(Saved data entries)
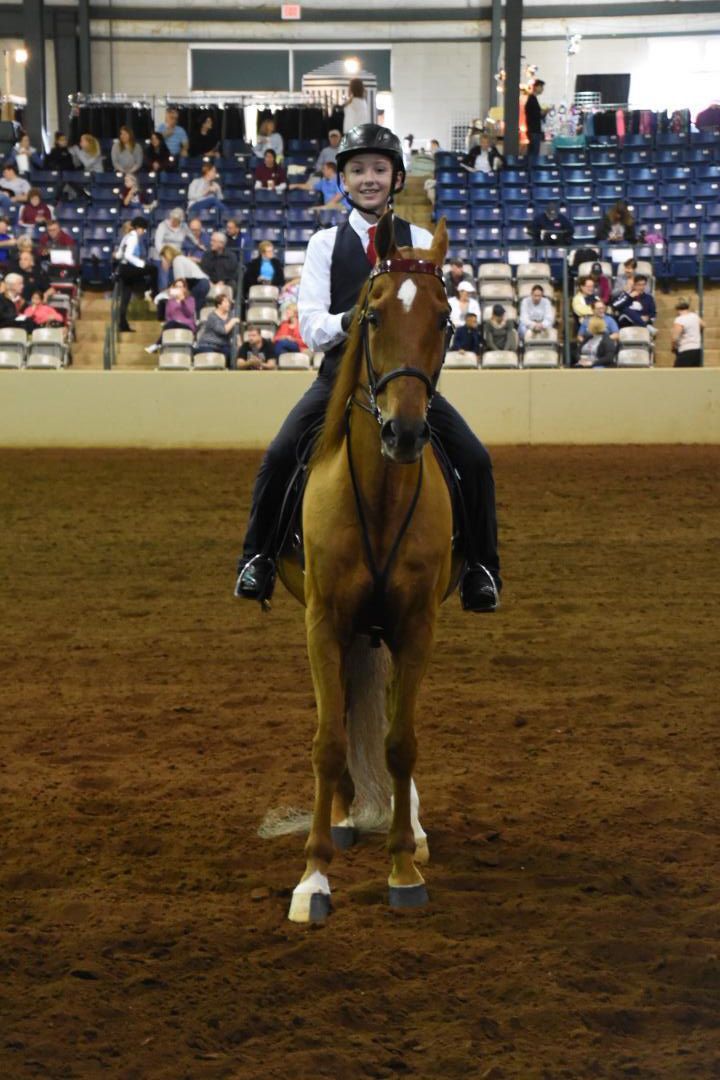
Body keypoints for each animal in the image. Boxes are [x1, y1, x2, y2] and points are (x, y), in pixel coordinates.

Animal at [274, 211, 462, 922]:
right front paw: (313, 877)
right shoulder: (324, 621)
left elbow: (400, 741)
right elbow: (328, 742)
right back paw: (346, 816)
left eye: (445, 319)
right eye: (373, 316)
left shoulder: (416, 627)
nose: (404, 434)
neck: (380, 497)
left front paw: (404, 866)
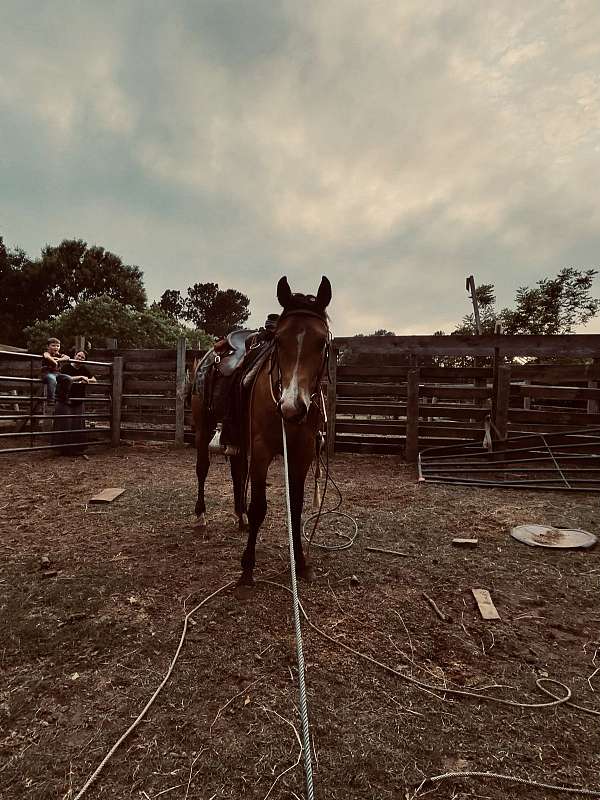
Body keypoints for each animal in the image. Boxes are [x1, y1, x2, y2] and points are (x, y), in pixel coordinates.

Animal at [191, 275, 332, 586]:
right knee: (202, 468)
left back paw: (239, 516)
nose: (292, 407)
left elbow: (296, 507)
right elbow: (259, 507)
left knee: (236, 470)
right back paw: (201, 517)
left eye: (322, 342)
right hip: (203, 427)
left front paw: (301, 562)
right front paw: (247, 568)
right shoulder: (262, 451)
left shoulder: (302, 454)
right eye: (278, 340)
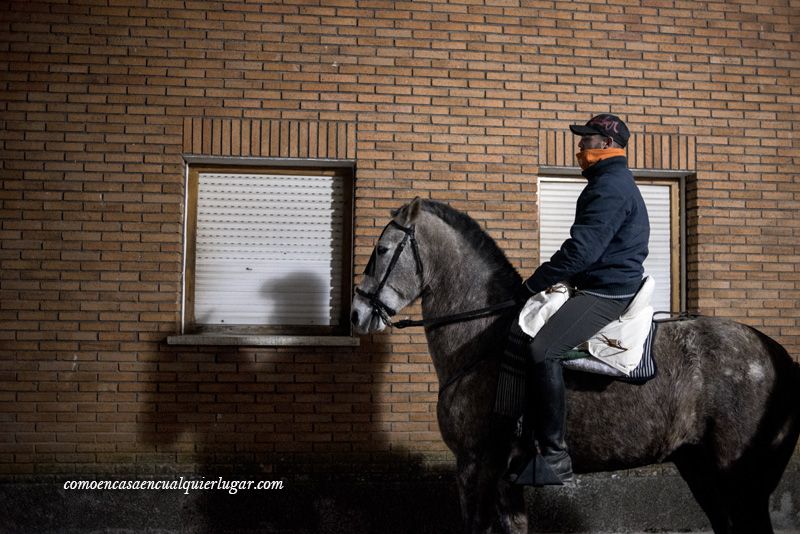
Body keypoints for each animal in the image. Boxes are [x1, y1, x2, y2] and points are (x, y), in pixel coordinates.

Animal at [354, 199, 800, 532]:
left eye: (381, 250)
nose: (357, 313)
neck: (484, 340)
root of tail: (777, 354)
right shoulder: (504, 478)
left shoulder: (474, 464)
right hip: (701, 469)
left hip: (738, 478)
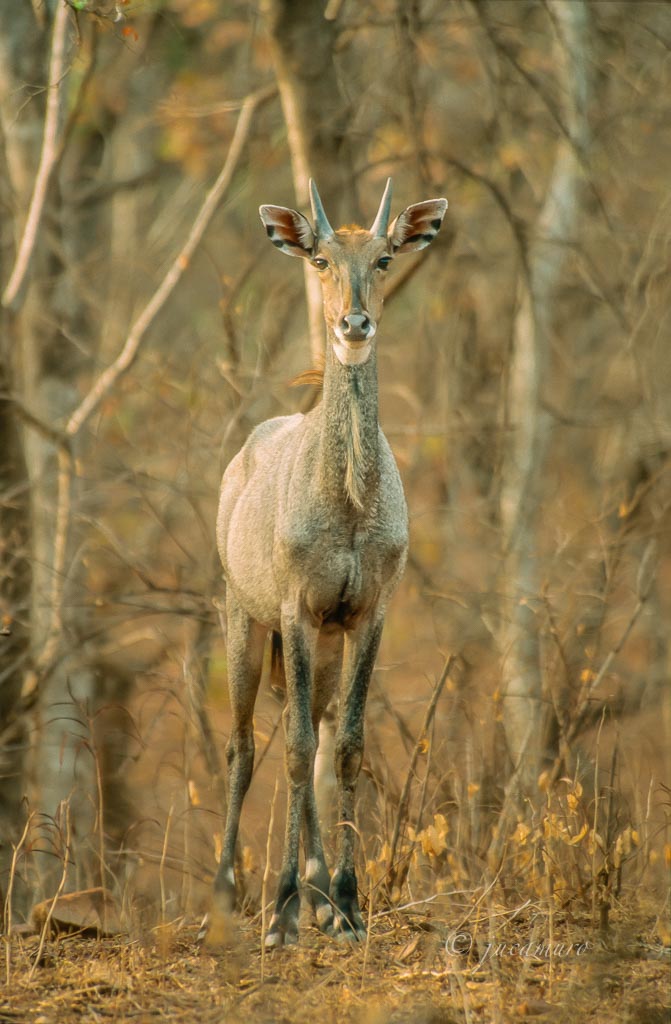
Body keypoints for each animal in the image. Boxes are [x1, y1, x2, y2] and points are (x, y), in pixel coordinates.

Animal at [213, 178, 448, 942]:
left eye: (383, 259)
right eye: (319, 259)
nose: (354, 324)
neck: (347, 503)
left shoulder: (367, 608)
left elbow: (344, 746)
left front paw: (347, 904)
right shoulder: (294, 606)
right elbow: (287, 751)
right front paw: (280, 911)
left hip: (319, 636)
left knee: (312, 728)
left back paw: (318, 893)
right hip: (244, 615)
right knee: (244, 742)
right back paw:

:: Exercise requirements ::
Where the word "back" shows up in a line of the records above, count that line; then give the count by itself.

:: Task solution ::
5